[Provided material — start]

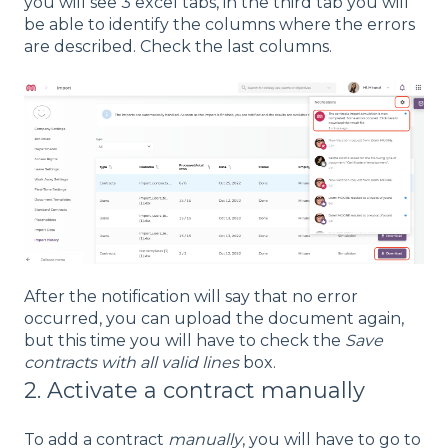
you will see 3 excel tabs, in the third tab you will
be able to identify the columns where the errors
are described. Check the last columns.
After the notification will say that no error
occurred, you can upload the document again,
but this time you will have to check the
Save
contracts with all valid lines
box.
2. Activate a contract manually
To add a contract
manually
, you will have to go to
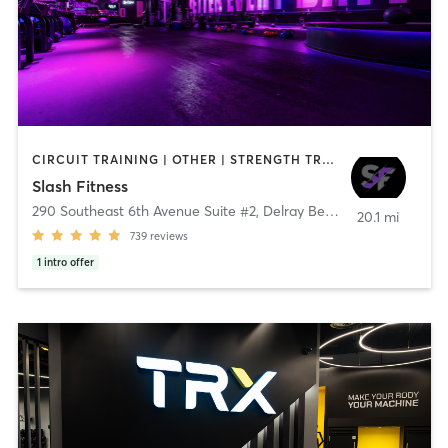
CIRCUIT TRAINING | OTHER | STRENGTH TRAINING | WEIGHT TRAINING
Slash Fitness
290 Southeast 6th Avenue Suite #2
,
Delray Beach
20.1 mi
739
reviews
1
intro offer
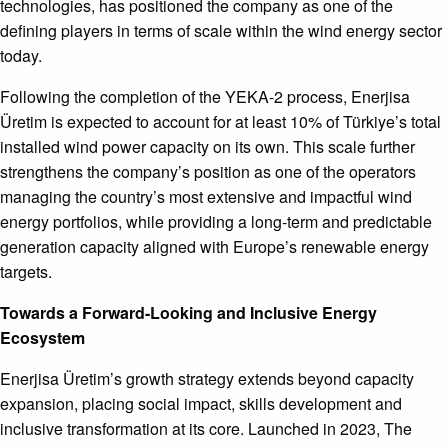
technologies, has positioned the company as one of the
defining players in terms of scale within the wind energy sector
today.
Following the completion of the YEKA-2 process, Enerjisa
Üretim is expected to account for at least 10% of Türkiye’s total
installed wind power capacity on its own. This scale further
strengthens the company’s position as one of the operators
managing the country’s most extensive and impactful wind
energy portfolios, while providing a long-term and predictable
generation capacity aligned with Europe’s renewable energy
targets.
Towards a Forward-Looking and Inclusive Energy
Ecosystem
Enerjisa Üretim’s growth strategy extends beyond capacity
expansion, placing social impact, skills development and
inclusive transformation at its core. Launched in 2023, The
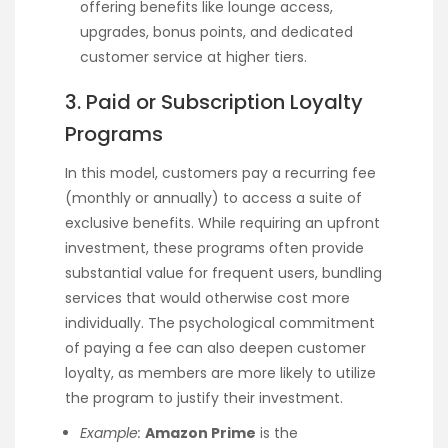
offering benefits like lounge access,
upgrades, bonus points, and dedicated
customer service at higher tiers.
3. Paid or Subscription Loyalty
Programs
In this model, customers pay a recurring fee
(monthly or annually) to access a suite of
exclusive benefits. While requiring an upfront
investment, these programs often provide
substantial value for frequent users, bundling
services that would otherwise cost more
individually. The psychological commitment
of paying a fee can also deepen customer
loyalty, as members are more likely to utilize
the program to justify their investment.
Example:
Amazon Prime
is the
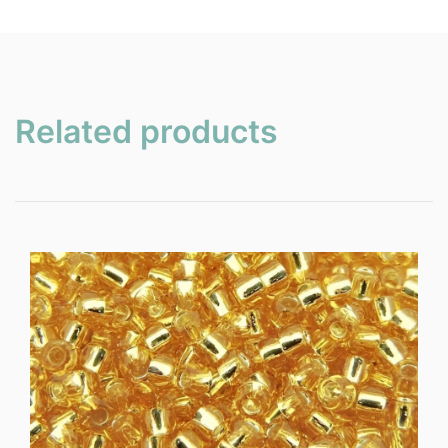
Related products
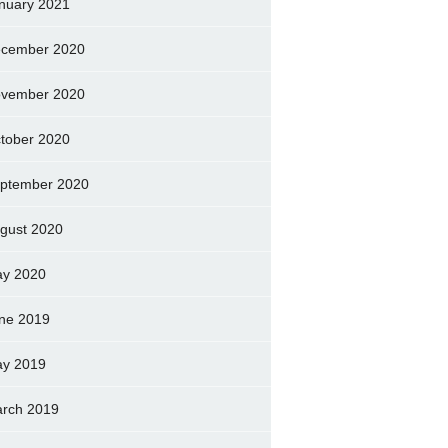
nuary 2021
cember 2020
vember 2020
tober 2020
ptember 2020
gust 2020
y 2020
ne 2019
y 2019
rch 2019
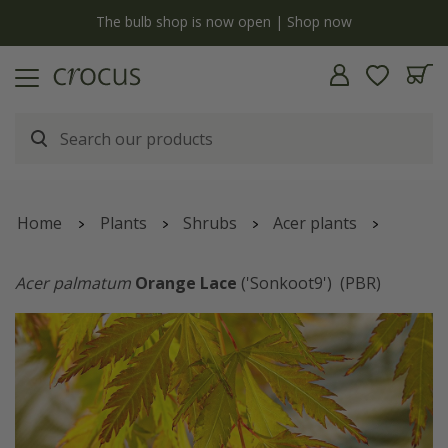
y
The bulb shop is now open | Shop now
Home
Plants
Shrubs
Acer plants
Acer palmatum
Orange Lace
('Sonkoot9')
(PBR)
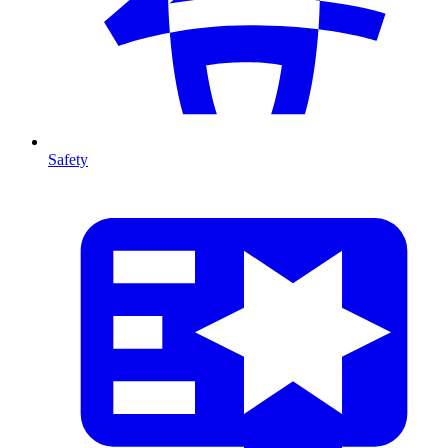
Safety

[Provided material — finish]

* Description of the task: Find the string "that" in the records, then copy each line where it occurs.

* Answer to this exercise:
After the notification will say that no error
services that would otherwise cost more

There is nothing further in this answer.